19. Il résulte de ce qui précède que M. B est fondé à soutenir que c’est à tort que, par le jugement attaqué, le tribunal administratif de Mayotte a rejeté l’intégralité de sa demande. Il y a lieu de condamner la SAS Mayotte Channel Gateway à rembourser à sa succession le montant des redevances effectivement versées pour l’occupation du lot 9 bis, le montant des redevances effectivement versées au titre de l’occupation du lot n° 9 pour une surface excédant celle de 2 501 m2, ainsi que la fraction de redevance effectivement versée correspondant à l’application du nouveau tarif pour les mois de janvier, février et mars 2016.
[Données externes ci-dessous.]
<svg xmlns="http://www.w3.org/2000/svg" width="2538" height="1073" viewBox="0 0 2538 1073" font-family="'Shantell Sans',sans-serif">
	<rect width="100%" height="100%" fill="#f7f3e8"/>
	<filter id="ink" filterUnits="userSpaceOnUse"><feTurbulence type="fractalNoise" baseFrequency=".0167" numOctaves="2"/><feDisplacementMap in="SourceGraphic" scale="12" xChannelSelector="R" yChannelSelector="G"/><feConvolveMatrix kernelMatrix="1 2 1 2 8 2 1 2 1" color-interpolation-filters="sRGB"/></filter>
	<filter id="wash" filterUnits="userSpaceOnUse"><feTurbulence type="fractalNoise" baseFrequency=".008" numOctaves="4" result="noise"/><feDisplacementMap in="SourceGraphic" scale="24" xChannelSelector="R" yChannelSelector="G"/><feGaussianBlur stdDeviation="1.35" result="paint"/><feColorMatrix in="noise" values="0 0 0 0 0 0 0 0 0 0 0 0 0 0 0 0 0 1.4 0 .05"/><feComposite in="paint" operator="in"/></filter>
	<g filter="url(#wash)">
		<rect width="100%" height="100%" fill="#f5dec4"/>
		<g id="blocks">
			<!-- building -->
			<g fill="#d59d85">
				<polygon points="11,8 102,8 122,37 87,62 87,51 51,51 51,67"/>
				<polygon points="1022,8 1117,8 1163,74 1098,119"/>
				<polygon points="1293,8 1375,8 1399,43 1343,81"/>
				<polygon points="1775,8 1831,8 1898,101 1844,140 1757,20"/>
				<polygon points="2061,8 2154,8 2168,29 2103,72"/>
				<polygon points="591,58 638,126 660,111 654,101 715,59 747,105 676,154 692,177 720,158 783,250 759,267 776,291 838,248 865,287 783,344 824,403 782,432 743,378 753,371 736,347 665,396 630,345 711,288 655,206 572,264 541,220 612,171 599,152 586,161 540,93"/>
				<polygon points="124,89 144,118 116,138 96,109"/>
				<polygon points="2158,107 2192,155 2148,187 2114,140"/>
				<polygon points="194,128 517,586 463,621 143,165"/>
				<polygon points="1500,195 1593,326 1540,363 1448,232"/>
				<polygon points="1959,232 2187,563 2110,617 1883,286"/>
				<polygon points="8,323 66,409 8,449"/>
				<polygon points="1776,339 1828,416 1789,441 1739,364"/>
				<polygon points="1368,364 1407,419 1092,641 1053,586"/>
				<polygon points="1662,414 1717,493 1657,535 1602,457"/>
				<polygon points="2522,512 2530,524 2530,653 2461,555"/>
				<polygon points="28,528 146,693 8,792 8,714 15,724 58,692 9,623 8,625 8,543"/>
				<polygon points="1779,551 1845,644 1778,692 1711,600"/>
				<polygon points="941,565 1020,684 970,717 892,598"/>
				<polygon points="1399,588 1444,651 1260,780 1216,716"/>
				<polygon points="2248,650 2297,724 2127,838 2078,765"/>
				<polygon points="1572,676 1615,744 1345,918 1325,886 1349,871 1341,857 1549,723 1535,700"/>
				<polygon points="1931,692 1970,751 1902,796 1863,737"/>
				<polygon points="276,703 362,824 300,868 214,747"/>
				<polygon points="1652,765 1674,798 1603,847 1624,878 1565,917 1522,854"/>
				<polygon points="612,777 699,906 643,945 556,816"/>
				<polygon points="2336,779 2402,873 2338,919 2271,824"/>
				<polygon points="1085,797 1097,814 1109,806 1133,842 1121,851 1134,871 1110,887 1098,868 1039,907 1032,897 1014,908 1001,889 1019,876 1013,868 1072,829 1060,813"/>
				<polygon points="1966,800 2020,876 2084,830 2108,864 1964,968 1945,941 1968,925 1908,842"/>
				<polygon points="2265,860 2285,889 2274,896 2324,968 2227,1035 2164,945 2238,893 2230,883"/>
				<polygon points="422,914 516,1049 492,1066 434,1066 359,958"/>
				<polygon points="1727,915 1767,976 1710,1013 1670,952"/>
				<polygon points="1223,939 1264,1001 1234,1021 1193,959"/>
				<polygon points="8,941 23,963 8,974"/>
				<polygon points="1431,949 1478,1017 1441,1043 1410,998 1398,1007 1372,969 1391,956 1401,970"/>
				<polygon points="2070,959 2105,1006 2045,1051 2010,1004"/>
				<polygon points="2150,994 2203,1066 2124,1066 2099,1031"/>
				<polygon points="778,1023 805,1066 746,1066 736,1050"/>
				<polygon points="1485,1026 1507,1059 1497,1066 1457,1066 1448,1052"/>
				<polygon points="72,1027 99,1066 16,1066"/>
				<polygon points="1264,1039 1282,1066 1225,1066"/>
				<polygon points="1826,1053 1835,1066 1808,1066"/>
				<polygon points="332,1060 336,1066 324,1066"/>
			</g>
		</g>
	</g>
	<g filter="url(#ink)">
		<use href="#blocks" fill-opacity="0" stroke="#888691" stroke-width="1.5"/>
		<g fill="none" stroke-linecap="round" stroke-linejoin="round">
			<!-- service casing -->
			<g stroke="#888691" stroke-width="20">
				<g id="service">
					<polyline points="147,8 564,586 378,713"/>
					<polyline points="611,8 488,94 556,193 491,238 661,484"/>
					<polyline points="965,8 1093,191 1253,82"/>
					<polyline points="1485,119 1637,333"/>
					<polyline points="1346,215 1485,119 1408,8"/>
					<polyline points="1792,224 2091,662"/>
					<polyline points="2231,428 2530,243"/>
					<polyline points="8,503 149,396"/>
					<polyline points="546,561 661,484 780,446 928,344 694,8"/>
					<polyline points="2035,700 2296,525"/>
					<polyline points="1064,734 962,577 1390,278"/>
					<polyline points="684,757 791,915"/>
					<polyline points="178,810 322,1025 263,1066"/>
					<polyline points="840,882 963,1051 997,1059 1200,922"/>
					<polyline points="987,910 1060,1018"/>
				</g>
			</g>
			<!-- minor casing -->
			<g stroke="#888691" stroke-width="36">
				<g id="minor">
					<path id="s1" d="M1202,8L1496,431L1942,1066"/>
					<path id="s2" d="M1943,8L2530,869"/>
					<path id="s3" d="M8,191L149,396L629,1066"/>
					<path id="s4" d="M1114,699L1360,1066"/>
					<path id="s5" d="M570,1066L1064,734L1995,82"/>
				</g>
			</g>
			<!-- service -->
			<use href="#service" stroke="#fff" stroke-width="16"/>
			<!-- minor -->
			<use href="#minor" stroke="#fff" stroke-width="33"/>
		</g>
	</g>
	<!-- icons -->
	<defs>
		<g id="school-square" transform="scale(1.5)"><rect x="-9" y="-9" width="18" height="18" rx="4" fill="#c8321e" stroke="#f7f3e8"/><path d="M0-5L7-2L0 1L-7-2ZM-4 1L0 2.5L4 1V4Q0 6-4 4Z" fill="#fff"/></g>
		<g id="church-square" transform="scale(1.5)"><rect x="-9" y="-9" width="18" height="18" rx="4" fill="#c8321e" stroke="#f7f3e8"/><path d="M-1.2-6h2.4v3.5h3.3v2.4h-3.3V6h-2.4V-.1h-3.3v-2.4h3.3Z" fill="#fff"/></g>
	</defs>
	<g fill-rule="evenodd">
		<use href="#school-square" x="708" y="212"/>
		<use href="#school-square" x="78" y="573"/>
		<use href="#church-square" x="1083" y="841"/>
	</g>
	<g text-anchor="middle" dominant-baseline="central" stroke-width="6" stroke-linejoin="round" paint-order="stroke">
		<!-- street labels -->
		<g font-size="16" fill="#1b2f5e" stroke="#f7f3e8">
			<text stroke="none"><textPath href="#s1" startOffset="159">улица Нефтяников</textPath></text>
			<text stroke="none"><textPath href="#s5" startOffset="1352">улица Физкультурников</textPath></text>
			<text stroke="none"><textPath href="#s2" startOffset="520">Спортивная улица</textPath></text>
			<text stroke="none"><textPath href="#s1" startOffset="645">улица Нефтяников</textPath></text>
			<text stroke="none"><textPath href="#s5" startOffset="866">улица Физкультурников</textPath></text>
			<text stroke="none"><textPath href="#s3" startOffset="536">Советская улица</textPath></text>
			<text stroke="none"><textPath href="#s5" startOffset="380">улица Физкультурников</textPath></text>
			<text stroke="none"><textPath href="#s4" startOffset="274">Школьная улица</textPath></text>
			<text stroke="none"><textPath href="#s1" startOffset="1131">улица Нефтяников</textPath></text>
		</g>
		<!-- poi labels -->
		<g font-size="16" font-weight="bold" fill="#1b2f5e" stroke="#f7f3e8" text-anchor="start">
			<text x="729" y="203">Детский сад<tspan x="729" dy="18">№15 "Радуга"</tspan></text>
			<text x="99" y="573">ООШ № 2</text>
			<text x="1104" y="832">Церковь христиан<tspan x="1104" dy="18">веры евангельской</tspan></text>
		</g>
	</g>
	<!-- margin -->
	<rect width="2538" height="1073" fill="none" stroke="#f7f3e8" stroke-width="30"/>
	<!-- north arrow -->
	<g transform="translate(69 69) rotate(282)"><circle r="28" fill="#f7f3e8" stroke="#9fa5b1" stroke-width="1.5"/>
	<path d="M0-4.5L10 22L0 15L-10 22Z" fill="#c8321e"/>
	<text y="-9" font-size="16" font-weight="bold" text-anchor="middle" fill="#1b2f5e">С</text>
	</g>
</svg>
Sur les conclusions à fin d’injonction :
20. Le présent arrêt n’implique pas, eu égard à ses motifs, qu’il soit enjoint à la SAS Mayotte Channel Gateway d’adresser à Mme B de nouvelles factures de redevance d’occupation du domaine public sur la base des conditions tarifaires définies dans le titre d’occupation consenti à M. B le 14 décembre 2009 par l’ancien délégataire. Les conclusions présentées en ce sens par la requérante ne peuvent, par suite, qu’être rejetées.
Sur les frais liés au litige :
21. Dans les circonstances de l’espèce, il y a lieu de laisser à la charge de chacune des parties les frais exposés pour la présente instance et non compris dans les dépens.
DECIDE :
Article 1er : Le jugement du tribunal administratif de Mayotte du 15 février 2021 est annulé.
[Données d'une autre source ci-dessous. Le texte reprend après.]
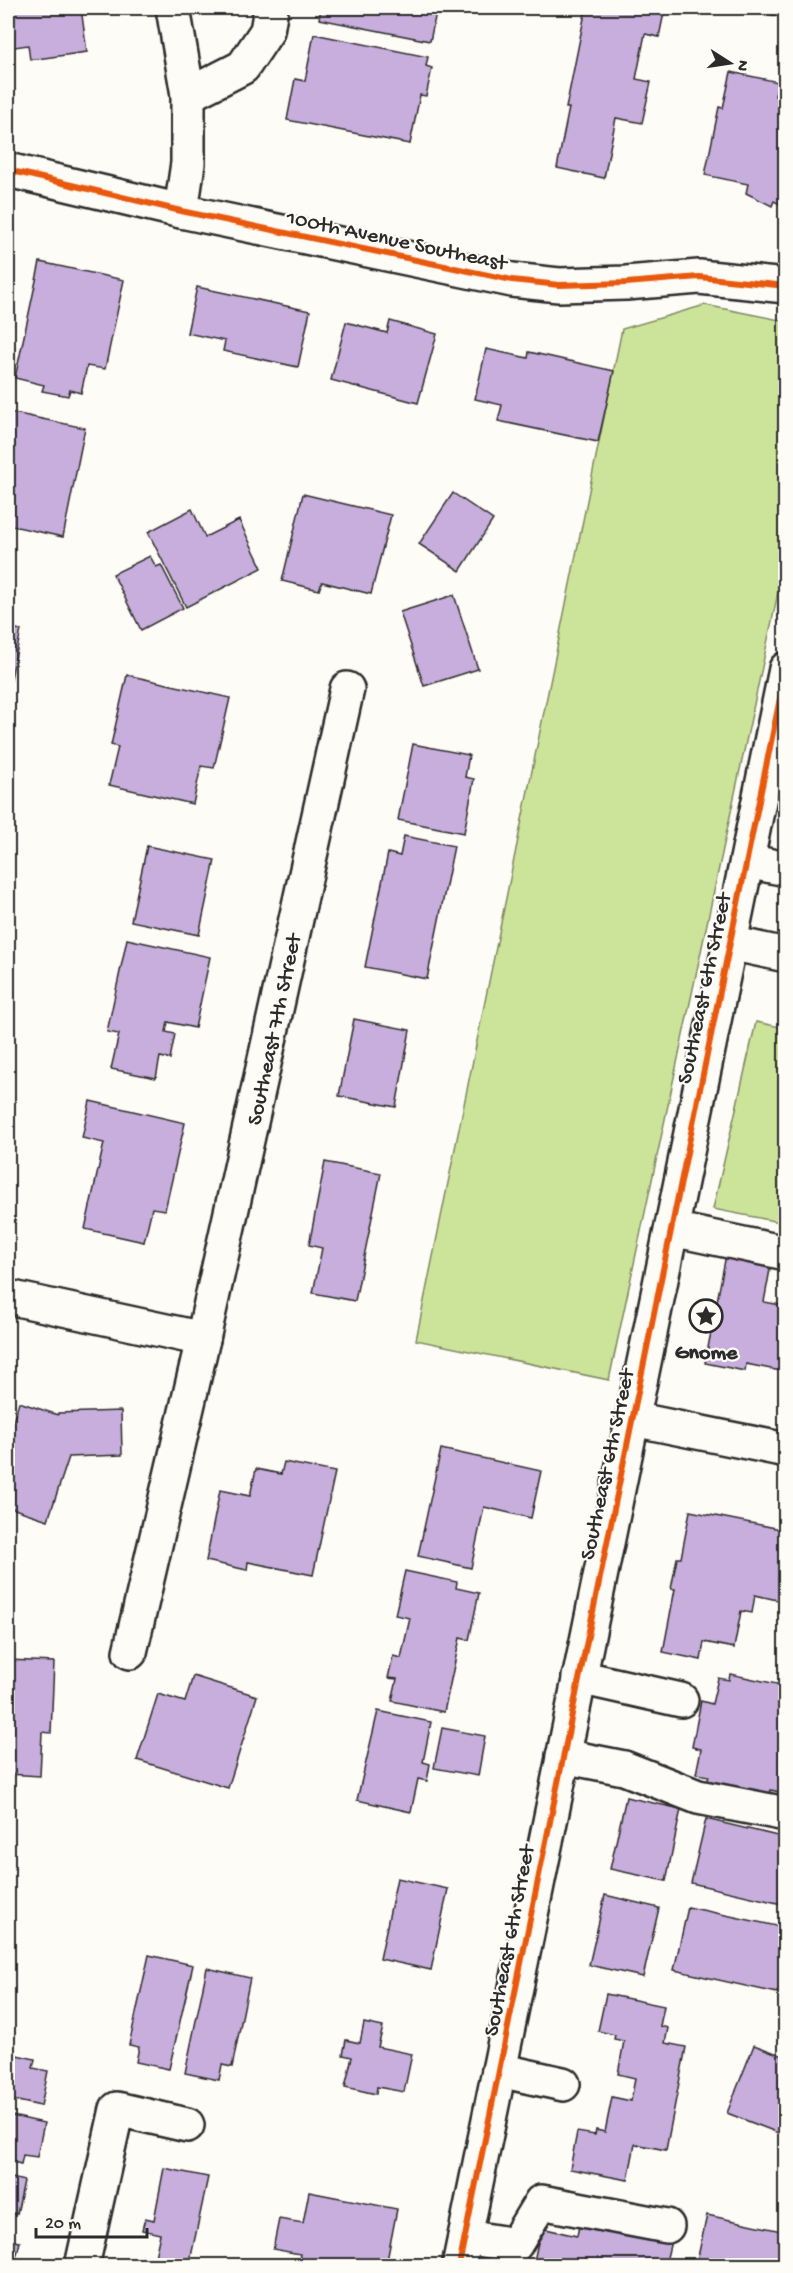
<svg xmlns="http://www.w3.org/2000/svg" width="793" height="2273" font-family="'Gochi Hand',sans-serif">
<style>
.green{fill:#cce49a;stroke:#7c8862;stroke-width:1.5}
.building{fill:#c7aedd;stroke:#2b2b2b;stroke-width:1.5}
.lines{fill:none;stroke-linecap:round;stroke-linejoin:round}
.minor-casing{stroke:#2b2b2b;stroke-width:38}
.minor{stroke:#fdfcf7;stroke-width:33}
.cycleway-casing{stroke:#fdfcf7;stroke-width:10}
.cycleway{stroke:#e8590c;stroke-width:6}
.labels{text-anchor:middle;stroke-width:4.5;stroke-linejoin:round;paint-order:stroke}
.street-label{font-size:22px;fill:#2b2b2b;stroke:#fdfcf7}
.poi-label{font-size:22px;font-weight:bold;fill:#2b2b2b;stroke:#fdfcf7}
</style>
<rect width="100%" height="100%" fill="#fdfcf7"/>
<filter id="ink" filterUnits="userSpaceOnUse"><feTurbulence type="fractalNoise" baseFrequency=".0167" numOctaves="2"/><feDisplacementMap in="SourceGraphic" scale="12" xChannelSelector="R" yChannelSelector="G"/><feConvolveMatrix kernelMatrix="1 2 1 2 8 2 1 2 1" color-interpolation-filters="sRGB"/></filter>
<g filter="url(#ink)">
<!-- green -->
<g class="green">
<path d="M705 305 785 321V560L609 1380 416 1340 622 329Z"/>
<path d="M756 1022 785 1028V1223L713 1209Z"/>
</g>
<!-- building -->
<g class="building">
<path d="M8 8H81L87 52 30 60 28 45 8 48Z"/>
<path d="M321 8H437L430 41 319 19Z"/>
<path d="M586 8H665L659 37 645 34 636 79 651 82 642 123 616 118 604 178 557 168 569 108H566Z"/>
<path d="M744 8H786V18L744 9Z"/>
<path d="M314 34 428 57 426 66 432 68 426 96 420 95 410 144 287 120 295 79 305 81Z"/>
<path d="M731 72 778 82 775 96 786 98V125L780 150 786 152V207L774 201 772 206 746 193 748 184 705 175 719 107 723 108Z"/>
<path d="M40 262 124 280 105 369 87 366 81 393 70 390 68 396 42 391 44 385 15 378Z"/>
<path d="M197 287 310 311 298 367 223 351 225 341 187 333Z"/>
<path d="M390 321 437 334 418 403 331 380 346 322 387 333Z"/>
<path d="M486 349 528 358 529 352 614 371 598 442 498 421 502 405 475 399Z"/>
<path d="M9 412 85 428 63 537 8 525Z"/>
<path d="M453 493 493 520 460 571 419 544Z"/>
<path d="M303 494 391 515 371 594 322 582 319 590 282 581Z"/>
<path d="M192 509 205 537 239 520 262 568 186 607 148 532Z"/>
<path d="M150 556 156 567 161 565 183 608 141 630 113 574Z"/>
<path d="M454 595 478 669 424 686 400 612Z"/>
<path d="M8 627 21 630 8 693Z"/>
<path d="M127 675 230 698 214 768 201 766 193 804 109 785 118 747 111 745Z"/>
<path d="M413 744 469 755 465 777 474 779 464 833 398 820Z"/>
<path d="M404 836 454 846 427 979 365 967 388 853 400 856Z"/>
<path d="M147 846 215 860 199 935 131 921Z"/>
<path d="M127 939 210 957 195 1028 168 1022 166 1032 175 1034 170 1059 160 1057 156 1078 111 1069 119 1034 107 1032Z"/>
<path d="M354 1019 410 1030 396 1107 339 1096Z"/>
<path d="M90 1101 185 1123 165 1210 152 1208 144 1242 85 1229 104 1143 82 1138Z"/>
<path d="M325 1162 381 1173 355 1301 313 1293 322 1248 309 1245Z"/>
<path d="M726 1255 771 1264 764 1302 786 1306V1372L746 1364 745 1371 705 1363Z"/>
<path d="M19 1402 58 1415V1413L121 1411 122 1455 69 1457 48 1520 8 1507V1438Z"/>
<path d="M441 1449 541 1471 531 1518 484 1507 471 1568 418 1556Z"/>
<path d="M284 1462 335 1472 313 1575 248 1562 247 1570 206 1561 220 1490 250 1496 256 1469 281 1474Z"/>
<path d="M690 1511 786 1530V1602L755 1595 752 1613 741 1611 734 1648 704 1642 701 1660 663 1652 675 1589H671L677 1558H681Z"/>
<path d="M405 1571 457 1582 456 1588 479 1593 469 1640 460 1638 444 1712 392 1701 397 1679 388 1678 393 1656 401 1658 410 1618 395 1615Z"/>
<path d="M8 1660 54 1662 51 1733 42 1732 40 1776 8 1774Z"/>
<path d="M730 1674 786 1686V1781L783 1793 771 1790 769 1797 707 1783 709 1776 696 1774 701 1749 692 1747 701 1701 712 1704 718 1678 729 1680Z"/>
<path d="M193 1676 257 1696 228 1788 137 1760 158 1694 185 1702Z"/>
<path d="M378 1711 431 1722 423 1762 430 1764 427 1781 418 1779 411 1812 357 1800Z"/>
<path d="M442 1728 485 1736 478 1776 434 1768Z"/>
<path d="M626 1797 681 1809 666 1881 610 1869Z"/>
<path d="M706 1819 786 1838V1905L691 1883Z"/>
<path d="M397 1878 448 1889 431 1970 380 1959Z"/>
<path d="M605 1895 659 1908 643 1977 589 1965Z"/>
<path d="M688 1907 786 1928V1995L674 1970Z"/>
<path d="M149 1955 193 1965 169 2069 136 2062 139 2047 129 2045Z"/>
<path d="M207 1968 250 1978 232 2067 222 2065 219 2080 185 2073Z"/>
<path d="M606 1994 664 2006 660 2026 668 2028 665 2043 686 2047 666 2150 635 2144 628 2180 570 2169 577 2132 595 2135 596 2130 605 2132 612 2097 631 2101 635 2078 618 2074 624 2041 614 2039 615 2035 598 2031Z"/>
<path d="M364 2023 383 2027 378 2047 412 2054 404 2092 377 2087 376 2094 345 2087 352 2057 343 2055 346 2040 360 2043Z"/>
<path d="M754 2045 786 2057V2136L727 2113Z"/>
<path d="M8 2053 35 2059 33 2068 48 2071 41 2106 8 2099Z"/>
<path d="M8 2115 44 2123 37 2157 23 2155 21 2164 8 2161Z"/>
<path d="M164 2168 208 2177 189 2266H153L160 2234 142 2230 145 2218 154 2220Z"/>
<path d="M8 2177 24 2181 17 2214 8 2212Z"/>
<path d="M309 2192 397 2209 386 2266H298L300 2254 273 2249 279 2219 303 2223Z"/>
<path d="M707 2215 786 2232V2266H696Z"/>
<path d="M580 2221 671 2241 665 2266H533L541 2228 577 2236Z"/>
<path d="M8 2240 20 2242 14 2266H8Z"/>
</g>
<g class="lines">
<!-- minor casing -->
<g class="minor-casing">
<g id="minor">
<path d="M173 8 188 95V163L181 211"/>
<path d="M188 95 243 67 267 31 271 8"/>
<path d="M8 170 181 211 512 280 559 285 626 283 699 277 786 286"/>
<path d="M747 861 786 869"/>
<path d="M730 943 786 955"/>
<path d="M672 1229 786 1253"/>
<path d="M8 1297 203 1339"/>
<path d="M633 1419 786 1450"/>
<path d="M130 1652 203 1339 347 689"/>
<path d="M579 1677 681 1700"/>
<path d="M563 1756 624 1768 698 1797 786 1814"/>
<path d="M499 2070 563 2084"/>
<path d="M465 2237 515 2245 541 2202 667 2226"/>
<path d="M82 2266 117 2109 187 2125"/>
<path d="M459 2266 786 669"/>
</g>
</g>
<!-- minor -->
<use href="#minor" class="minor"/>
<!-- cycleway casing -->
<g class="cycleway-casing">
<g id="cycleway">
<path d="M8 170 181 211 512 280 559 285 626 283 699 277 786 286"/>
<path d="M459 2266 786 669"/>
</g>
</g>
<!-- cycleway -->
<use href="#cycleway" class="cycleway"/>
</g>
</g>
<!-- icons -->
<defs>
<g id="sight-ring" transform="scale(1.725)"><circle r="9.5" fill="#fdfcf7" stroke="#2b2b2b" stroke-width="1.5"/><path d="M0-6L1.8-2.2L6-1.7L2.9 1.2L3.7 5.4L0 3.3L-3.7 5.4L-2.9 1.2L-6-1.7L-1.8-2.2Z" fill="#2b2b2b"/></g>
</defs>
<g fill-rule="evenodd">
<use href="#sight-ring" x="706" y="1316"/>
</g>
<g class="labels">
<!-- street labels -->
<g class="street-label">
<text transform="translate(397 238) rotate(12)" y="8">100th Avenue Southeast</text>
<text transform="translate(702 988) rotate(-78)" y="8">Southeast 6th Street</text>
<text transform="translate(272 1029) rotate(-78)" y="8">Southeast 7th Street</text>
<text transform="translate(605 1464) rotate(-78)" y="8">Southeast 6th Street</text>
<text transform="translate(507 1940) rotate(-79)" y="8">Southeast 6th Street</text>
</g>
<!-- poi labels -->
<g class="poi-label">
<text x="706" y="1358">Gnome</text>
</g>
</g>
<!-- margin -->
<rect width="793" height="2273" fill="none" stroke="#fdfcf7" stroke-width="30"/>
<rect x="15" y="15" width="763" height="2243" fill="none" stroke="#2b2b2b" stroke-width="2" filter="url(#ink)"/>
<!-- north arrow -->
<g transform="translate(730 63) rotate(102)" stroke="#fdfcf7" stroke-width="4.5" paint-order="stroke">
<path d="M0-4.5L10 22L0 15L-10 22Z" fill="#2b2b2b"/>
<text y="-9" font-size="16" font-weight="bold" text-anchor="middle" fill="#2b2b2b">N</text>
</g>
<!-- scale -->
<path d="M36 2228v9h111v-9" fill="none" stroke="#2b2b2b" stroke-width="3"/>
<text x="45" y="2228" font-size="18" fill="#2b2b2b" stroke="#fdfcf7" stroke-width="4.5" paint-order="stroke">20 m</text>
</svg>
Article 2 : La SAS Mayotte Channel Gateway est condamnée à rembourser à la succession de M. B le montant des redevances effectivement versées pour l’occupation du lot 9 bis, le montant des redevances effectivement versées au titre de l’occupation du lot n° 9 pour une surface excédant celle de 2 501 m2, ainsi que la fraction de redevance effectivement versée correspondant à l’application du nouveau tarif pour les mois de janvier, février et mars 2016.
Article 3 : Le surplus des conclusions des parties est rejeté.
Article 4 : Le présent arrêt sera notifié à Mme E C B et à la SAS Mayotte Channel Gateway.
Copie en sera adressé pour information au département de Mayotte.
Délibéré après l’audience du 14 décembre 2023 à laquelle siégeaient :
M. Jean-Claude Pauziès, président,
Mme Christelle Brouard-Lucas, présidente-assesseure,
Mme Kolia Gallier, première conseillère.
Rendu public par mise à disposition au greffe le 21 décembre 2023.
La rapporteure,
Kolia GallierLe président,
Jean-Claude Pauziès
La greffière,
Marion Azam Marche
La République mande et ordonne au préfet de Mayotte en ce qui le concerne, et à tous commissaires de justice à ce requis, en ce qui concerne les voies de droit commun contre les parties privées, de pourvoir à l’exécution de la présente décision.